Stored data
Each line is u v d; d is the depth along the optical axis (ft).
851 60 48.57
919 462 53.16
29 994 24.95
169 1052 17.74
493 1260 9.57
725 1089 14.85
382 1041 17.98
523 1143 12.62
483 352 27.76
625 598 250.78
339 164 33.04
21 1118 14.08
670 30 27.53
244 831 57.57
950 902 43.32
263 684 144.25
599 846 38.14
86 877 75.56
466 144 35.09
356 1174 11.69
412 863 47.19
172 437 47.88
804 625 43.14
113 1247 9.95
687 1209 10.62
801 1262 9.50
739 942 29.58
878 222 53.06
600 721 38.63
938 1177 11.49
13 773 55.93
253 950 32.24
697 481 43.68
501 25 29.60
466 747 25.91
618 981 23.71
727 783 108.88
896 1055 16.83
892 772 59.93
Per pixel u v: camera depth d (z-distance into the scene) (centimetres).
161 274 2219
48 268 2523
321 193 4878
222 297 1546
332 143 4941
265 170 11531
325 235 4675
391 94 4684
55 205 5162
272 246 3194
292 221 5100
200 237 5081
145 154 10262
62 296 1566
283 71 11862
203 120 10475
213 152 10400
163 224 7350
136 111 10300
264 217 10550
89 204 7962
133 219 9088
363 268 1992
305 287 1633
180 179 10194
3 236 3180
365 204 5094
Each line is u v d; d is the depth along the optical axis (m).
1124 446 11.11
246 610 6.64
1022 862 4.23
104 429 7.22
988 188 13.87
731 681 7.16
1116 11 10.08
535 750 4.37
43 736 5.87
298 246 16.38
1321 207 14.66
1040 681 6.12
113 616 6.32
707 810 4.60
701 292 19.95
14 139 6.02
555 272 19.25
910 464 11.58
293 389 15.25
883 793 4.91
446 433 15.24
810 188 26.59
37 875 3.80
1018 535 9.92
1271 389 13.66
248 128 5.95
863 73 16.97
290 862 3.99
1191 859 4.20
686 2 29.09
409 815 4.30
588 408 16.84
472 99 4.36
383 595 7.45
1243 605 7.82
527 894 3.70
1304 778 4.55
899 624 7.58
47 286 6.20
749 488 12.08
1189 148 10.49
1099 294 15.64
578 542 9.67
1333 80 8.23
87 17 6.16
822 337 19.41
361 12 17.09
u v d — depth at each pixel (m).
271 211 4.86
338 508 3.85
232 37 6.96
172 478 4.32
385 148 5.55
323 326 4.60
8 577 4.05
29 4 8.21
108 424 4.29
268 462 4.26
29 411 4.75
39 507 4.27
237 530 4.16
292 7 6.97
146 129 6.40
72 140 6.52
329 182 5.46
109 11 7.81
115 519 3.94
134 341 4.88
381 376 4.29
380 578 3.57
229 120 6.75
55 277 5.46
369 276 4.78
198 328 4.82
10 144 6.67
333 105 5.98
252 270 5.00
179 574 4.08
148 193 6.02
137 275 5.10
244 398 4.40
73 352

> _Problem to solve_
Repeat the line containing "248 128 5.95" and all subsequent lines through the final line of the data, exactly and with no others.

> _Answer for this exercise_
248 128 5.95
863 73 16.97
290 862 3.99
1191 859 4.20
686 2 29.09
409 815 4.30
588 408 16.84
472 99 4.36
383 595 7.45
1243 605 7.82
527 894 3.70
1304 778 4.55
899 624 7.58
47 286 6.20
749 488 12.08
1189 148 10.49
1099 294 15.64
578 542 9.67
1333 80 8.23
87 17 6.16
822 337 19.41
361 12 17.09
u v d — depth at each pixel (m).
271 211 4.86
338 508 3.85
232 37 6.96
172 478 4.32
385 148 5.55
323 326 4.60
8 577 4.05
29 4 8.21
108 424 4.29
268 462 4.26
29 411 4.75
39 507 4.27
237 530 4.16
292 7 6.97
146 129 6.40
72 140 6.52
329 182 5.46
109 11 7.81
115 519 3.94
134 341 4.88
381 376 4.29
380 578 3.57
229 120 6.75
55 277 5.46
369 276 4.78
198 328 4.82
10 144 6.67
333 105 5.98
252 270 5.00
179 574 4.08
148 193 6.02
137 275 5.10
244 398 4.40
73 352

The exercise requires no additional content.